I thought this experiment turned out very well (except for the color - dark brown). At first, I wasn’t too sure about it because I love bubbles. But after using it several times, I decided the creamy (slightly foamy) lather is very nice so I thought I’d post in case anyone might be interested in trying it. 

I used coconut milk for the liquid. I usually add 1 T sugar ppo to my batches but I don’t remember if I added some or not for this batch. I may not have added any because I remember thinking that the coconut milk would have some sugar in it. 

30% Coconut oil
25% Olive oil 
15% Apricot Kernel oil
15% Palm oil
10% Castor oil
5% Mango butter


----------



## tespring (Jul 19, 2010)

Hazel, have you ever had any problems with the sugar caramelizing when you add the lye or is that the way it is supposed to look?  I think that is what happened when I made my carrot cake soap and why it turned a bright orange/tomato blood color.  
Thanks for the recipe!  looks great!


----------



## Hazel (Jul 19, 2010)

Yes, the sugar carmelized (euphemism for "I burnt the milk") on my first batch.    The milk turned an orangy color. Now I've learned to mix the lye in water and then add the coconut milk at trace.

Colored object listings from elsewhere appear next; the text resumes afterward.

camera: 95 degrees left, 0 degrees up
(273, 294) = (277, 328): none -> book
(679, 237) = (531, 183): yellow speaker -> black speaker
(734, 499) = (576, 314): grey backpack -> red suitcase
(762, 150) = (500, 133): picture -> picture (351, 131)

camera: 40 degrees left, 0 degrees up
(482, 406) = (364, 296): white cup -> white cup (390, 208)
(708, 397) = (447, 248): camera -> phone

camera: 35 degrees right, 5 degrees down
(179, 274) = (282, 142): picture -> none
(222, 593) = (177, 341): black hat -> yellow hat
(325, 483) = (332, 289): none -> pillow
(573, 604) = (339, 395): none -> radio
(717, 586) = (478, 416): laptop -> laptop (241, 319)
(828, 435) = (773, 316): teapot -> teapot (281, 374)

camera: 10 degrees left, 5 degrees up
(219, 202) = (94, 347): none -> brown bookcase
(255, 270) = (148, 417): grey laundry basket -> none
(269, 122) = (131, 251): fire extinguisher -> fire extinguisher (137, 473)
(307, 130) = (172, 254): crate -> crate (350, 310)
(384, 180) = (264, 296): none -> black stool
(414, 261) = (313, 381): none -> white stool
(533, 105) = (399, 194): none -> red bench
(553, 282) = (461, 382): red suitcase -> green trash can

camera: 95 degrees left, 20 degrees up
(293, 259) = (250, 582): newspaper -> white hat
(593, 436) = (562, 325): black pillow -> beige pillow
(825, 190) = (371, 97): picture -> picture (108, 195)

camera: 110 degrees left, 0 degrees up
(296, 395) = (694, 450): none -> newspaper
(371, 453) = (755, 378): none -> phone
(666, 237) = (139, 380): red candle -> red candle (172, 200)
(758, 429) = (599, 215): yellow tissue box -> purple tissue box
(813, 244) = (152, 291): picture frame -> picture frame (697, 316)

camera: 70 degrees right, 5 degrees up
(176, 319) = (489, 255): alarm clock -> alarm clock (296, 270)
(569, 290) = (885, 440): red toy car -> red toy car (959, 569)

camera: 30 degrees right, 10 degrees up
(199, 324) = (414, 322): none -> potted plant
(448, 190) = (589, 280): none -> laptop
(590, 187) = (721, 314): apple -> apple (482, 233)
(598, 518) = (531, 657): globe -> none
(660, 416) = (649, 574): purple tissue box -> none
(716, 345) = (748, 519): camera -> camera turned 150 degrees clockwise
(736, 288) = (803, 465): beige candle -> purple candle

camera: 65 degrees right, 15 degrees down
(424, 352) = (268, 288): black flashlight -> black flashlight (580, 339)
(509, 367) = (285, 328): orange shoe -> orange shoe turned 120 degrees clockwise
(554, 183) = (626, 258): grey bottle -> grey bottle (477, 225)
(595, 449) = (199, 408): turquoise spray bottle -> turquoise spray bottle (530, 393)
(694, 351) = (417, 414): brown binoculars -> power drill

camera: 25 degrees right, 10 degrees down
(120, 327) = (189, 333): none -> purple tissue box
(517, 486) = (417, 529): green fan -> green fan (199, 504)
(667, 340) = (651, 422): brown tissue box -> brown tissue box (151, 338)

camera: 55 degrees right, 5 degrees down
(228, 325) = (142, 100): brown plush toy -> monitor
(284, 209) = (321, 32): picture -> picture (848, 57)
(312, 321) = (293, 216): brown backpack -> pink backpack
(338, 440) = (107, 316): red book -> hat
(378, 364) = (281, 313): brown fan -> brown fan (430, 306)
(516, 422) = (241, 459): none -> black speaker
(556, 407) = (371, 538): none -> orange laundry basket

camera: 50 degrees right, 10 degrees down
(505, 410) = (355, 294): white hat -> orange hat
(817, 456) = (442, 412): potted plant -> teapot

Thanks for the compliment on the recipe. I was trying for a very moisturizing bar but with lots of bubbles. (I love bubbles!   ) I've made a second batch of this and didn't burn the milk. It's going to be sooo hard waiting to use this soap.  :cry:


----------



## dubnica (Oct 9, 2010)

so Hazel, how is the soap?


----------



## Hazel (Oct 9, 2010)

I forgot I posted this recipe. Thanks for asking!   

I got out my last bar and cut a little piece off of it to see how it's aging. The lather is fantastic but the soap is a bit drying. Although, it might be fine for someone who doesn't have dry skin.

Some other observations - 

The lather isn't brown anymore. It's a lovely white.

I saw bits of creamy white in the soap. I'm guessing but this may be mango butter.

I can still smell a bit of vanilla but I've noticed another off scent. I think one of my oils went rancid. I'm sure it's the AKO since it was the oldest oil and I used quite a bit of it. After washing my hands, the soap still left a pleasant scent so I'll toss this bar in the shower to get it used up.

Next time I make this batch, I'm going to reduce the amount of coconut and AKO and up the percentage of olive. I might even eliminate AKO and use a different oil. I'll have to think about it.


----------